Но еще не прошли три часа, какие выпросил комиссар для похода в деревню и мирных переговоров.
Пока же не истекли обусловленные три часа, никому не разрешалось выходить из бронепоезда - ни самарским коммунистам, которые откликнулись на призыв политотдела дороги, ни бойцам из железнодорожного батальона. Не снимали чехлов с орудий, стоящих на платформах, молчали станковые пулеметы в броневых башнях...
Когда бронепоезд вернулся на станцию Самара, он выглядел весьма необычно: орудия на платформах были обложены мешками с зерном. Какой-то большой военный начальник - сказывали, что это член реввоенсовета фронта, - сделал выговор Липатову за то, что тот позволил превратить бронепоезд в элеватор или амбар на колесах. Но когда начальник узнал, что зерно изъято из закромов богатеев, а погрузили мешки сами восставшие башкиры, он примирительно махнул рукой и только спросил - как это удалось? Командир бронепоезда Липатов пожал плечами и показал на молодого человека в кожанке, лихо спрыгнувшего с бронированной платформы:
- Спросите сами у комиссара Маневича...
133
Колеблются чаши невидимых весов, вновь счет идет на мгновенья, и каждое мгновенье может обернуться к спасенью людей и к их гибели.
Отзвучал перевод на сербскохорватский. Мацанович умолк, Антон Ганц уже собрался сойти с помоста. Аппельплац замер в настороженной, пугливой тишине.
Старостин решительно шагнул вперед и прокричал по-немецки:
- Никто в штольню не пойдет! Вы хотите там всех похоронить! Мы останемся здесь!

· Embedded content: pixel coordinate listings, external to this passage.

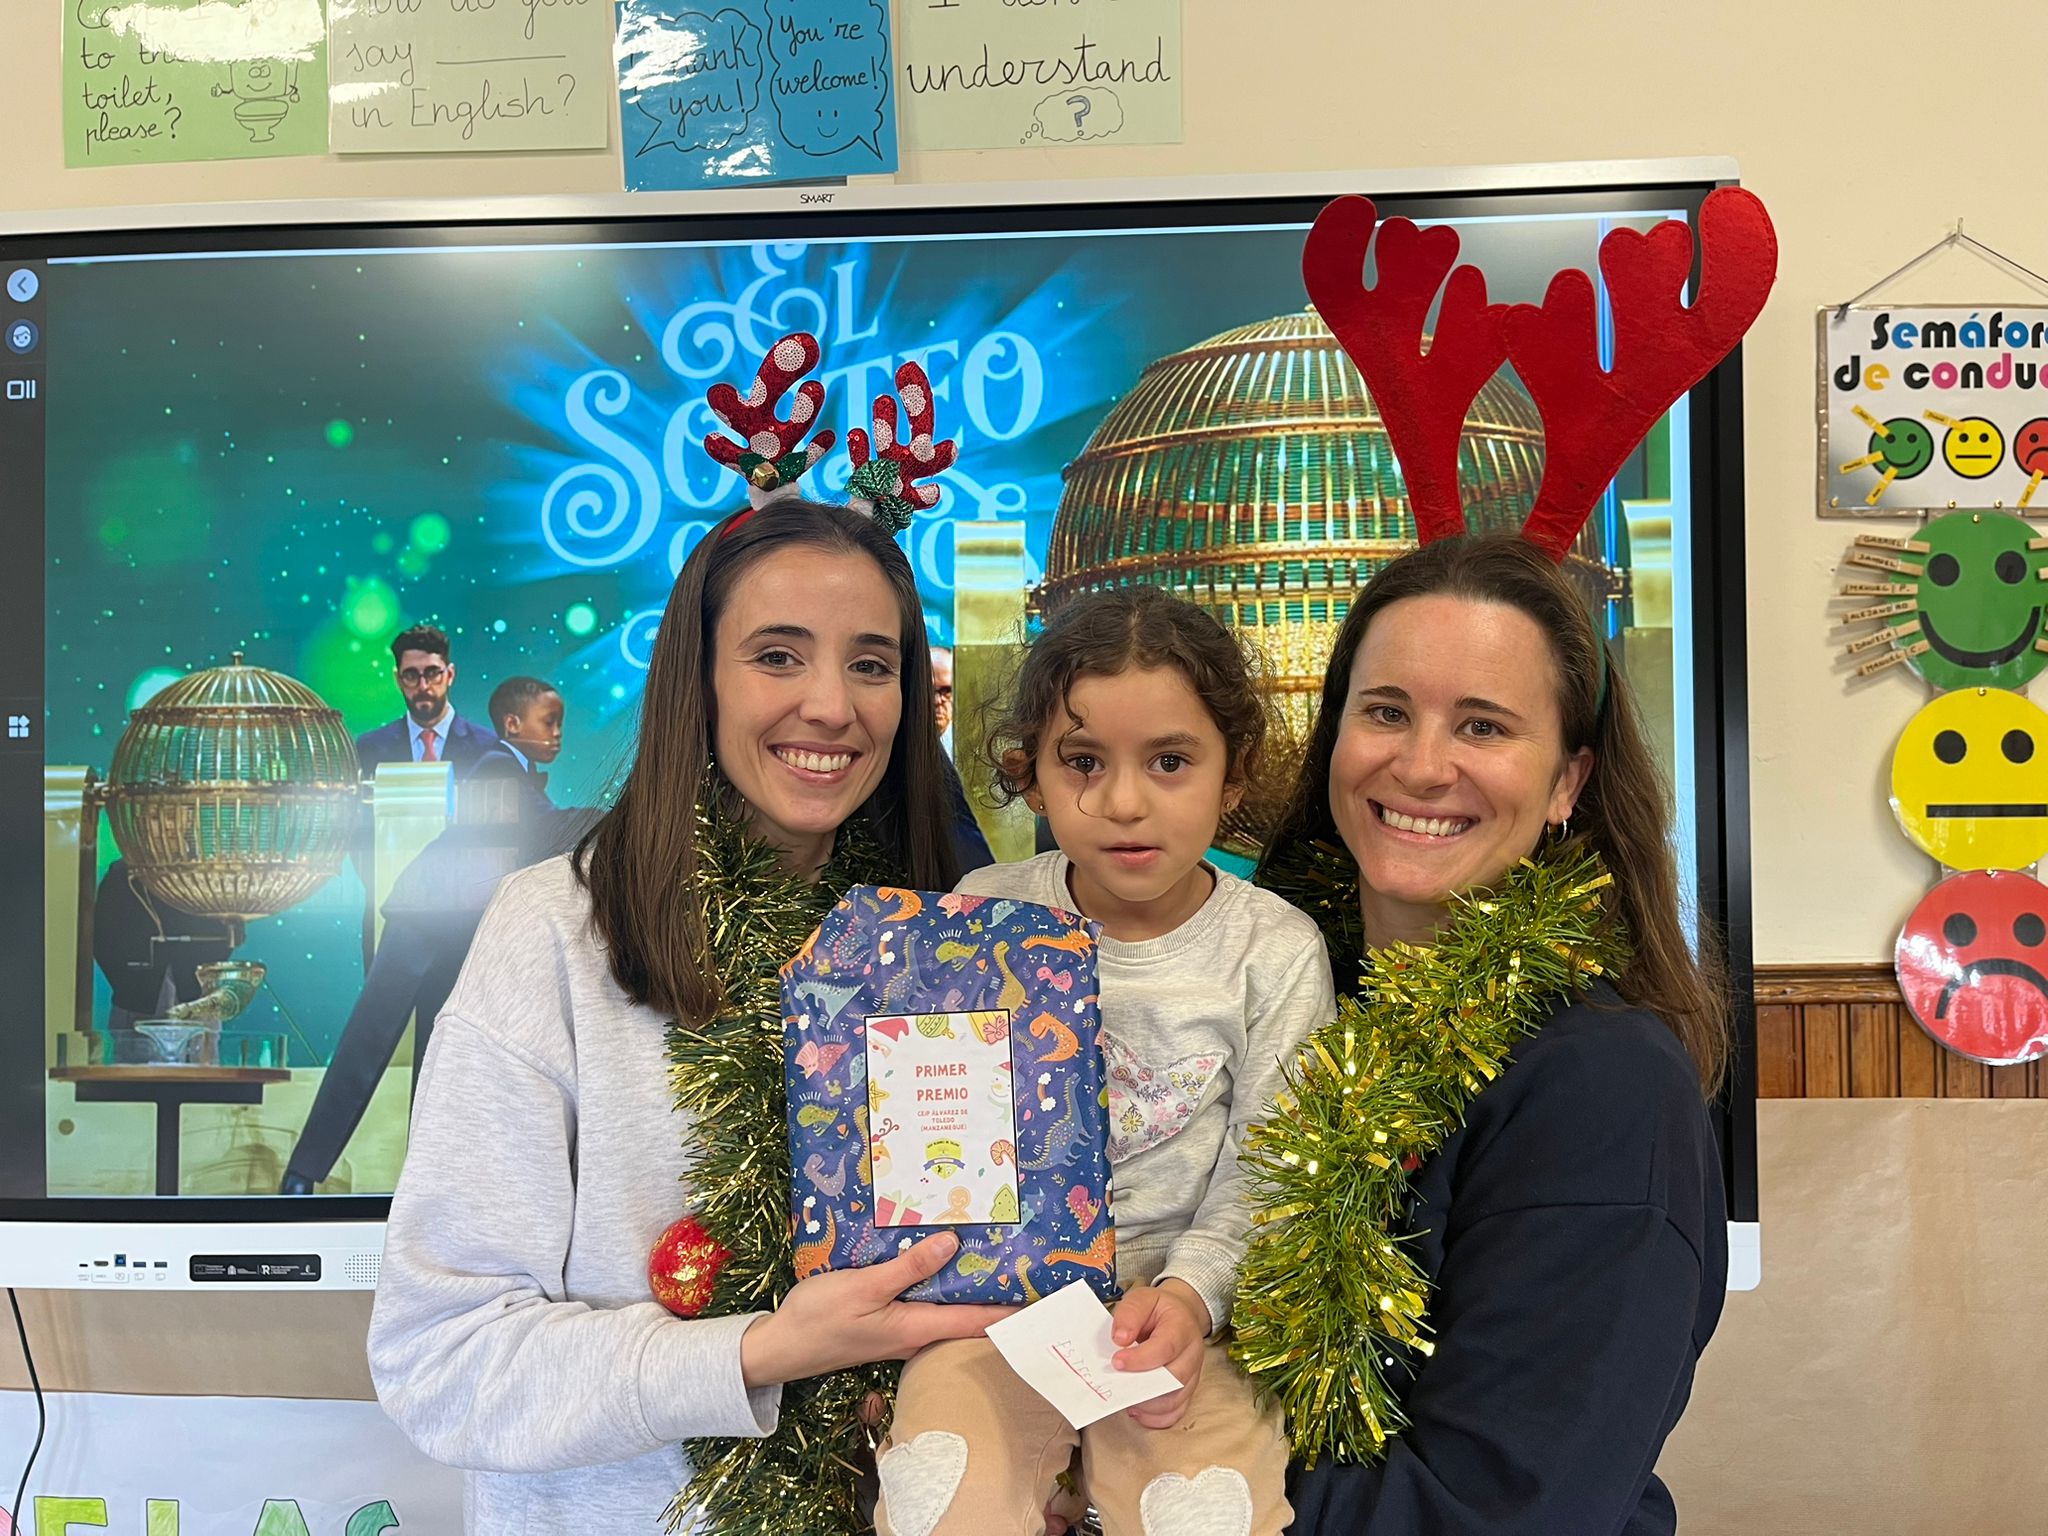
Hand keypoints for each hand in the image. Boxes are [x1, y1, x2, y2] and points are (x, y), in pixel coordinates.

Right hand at [738, 1233, 1012, 1387]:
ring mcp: (899, 1332)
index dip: (1010, 1313)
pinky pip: (923, 1307)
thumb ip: (908, 1267)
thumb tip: (953, 1244)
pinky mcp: (884, 1324)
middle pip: (966, 1319)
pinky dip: (939, 1290)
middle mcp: (914, 1335)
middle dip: (997, 1299)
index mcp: (915, 1328)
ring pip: (945, 1312)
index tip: (1044, 1303)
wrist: (781, 1348)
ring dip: (968, 1293)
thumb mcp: (864, 1286)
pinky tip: (940, 1269)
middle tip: (1027, 1272)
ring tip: (995, 1265)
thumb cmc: (820, 1317)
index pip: (975, 1322)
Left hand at [1110, 1278, 1210, 1428]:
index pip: (1165, 1348)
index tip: (1116, 1362)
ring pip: (1175, 1401)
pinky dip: (1154, 1418)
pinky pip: (1175, 1413)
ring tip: (1124, 1397)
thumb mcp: (1142, 1298)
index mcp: (1182, 1327)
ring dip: (1147, 1405)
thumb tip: (1120, 1339)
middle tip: (1117, 1384)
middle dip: (1143, 1386)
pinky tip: (1136, 1409)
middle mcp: (1193, 1353)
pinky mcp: (1187, 1391)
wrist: (1179, 1315)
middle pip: (1174, 1379)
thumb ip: (1129, 1314)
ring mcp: (1193, 1375)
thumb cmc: (1158, 1309)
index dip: (1140, 1359)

Ни шагу из лагеря!
Генрихов, Мамедов, Шаповалов, Архипов, Додонов, Шахназаров и несколько итальянцев подались вперед и заслонили собой Старостина.
Автоматчики уже взяли его на прицел, ожидая команды.
Свои короткие призывы Старостин выкрикивал без пауз по-русски, по-французски, по-итальянски, по-польски, по-испански.
Сотни людей многоязычными выкриками поддержали Старостина.
Антон Ганц пытался еще что-то говорить. Мацанович переводил, но оба открывали рты совершенно беззвучно.
Антон Ганц судорожно ощупал кобуру, но сделал вид, что только поправил ее на поясе, не решился достать свой "вальтер".
- Не пойдем! - грозно и негодующе гремело на разных языках.
Строй в колоннах сломался.
Тех, кто стоял в первых рядах, подталкивали сзади, и все вместе угрожающе подступали к помосту. Расстояние между цепью эсэсовцев и толпой сократилось, и стало ясно - сколько бы бунтовщиков не перестреляли сейчас по команде из автоматов, эсэсовцы не уцелеют, будут смяты, растоптаны прежде, чем пулеметы с вышек рассеют заключенных. Эсэсовцев забросают, забьют деревянными колодками. Заключенные разуты, воинственно держат в руках колодки - свое единственное оружие. Но это не такое уж безобидное оружие, когда колодок тысячи, а на карту поставлена жизнь.
Этьен испытал мимолетное сожаление: "Были бы товарищи вооружены пиками, вилами, баграми, и всяким дрекольем, как те взбунтовавшиеся башкиры... А то весь наш арсенал - девять револьверов да несколько гранат..."
Лишь вожаки интернационального подполья, в том числе Соколов, Старостин и Митрофанов, знали, где в этот момент стоят боевые группы: они готовы к ближнему бою, к рукопашной, но - в соответствии с планом - лишь там, по пути в штольню. Впрочем, в такой обстановке кто-нибудь может и забыть о первоначальном плане...
Ганц стоял на помосте бледный, с окаменевшим лицом. Видимо, он еще не решил, как поступить. Обернулся к группе своих подчиненных и обменялся с ними несколькими словами. Старостин не спускал глаз с помощника лагерфюрера Гюнера, по кличке "Рыжая пантера". Палач из палачей, а по виду юноша приятной внешности, атлетически сложенный.
"Рыжая пантера" сердито сказал что-то лагерфюреру, но тот жестом выразил несогласие, и Старостин был счастлив подсмотреть за напускным спокойствием Антона Ганца животный, панический страх - он явно боялся самосуда. Ведь если он прикажет открыть огонь - лавина колодок в одну секунду вышибет автоматы из рук эсэсовцев. А если завяжется рукопашная, если, чего доброго, она дойдет и до самого помоста, - что смогут сделать пулеметчики? Этак очередь скосит и лагерфюрера, ежели ему раньше не проломят череп колодками.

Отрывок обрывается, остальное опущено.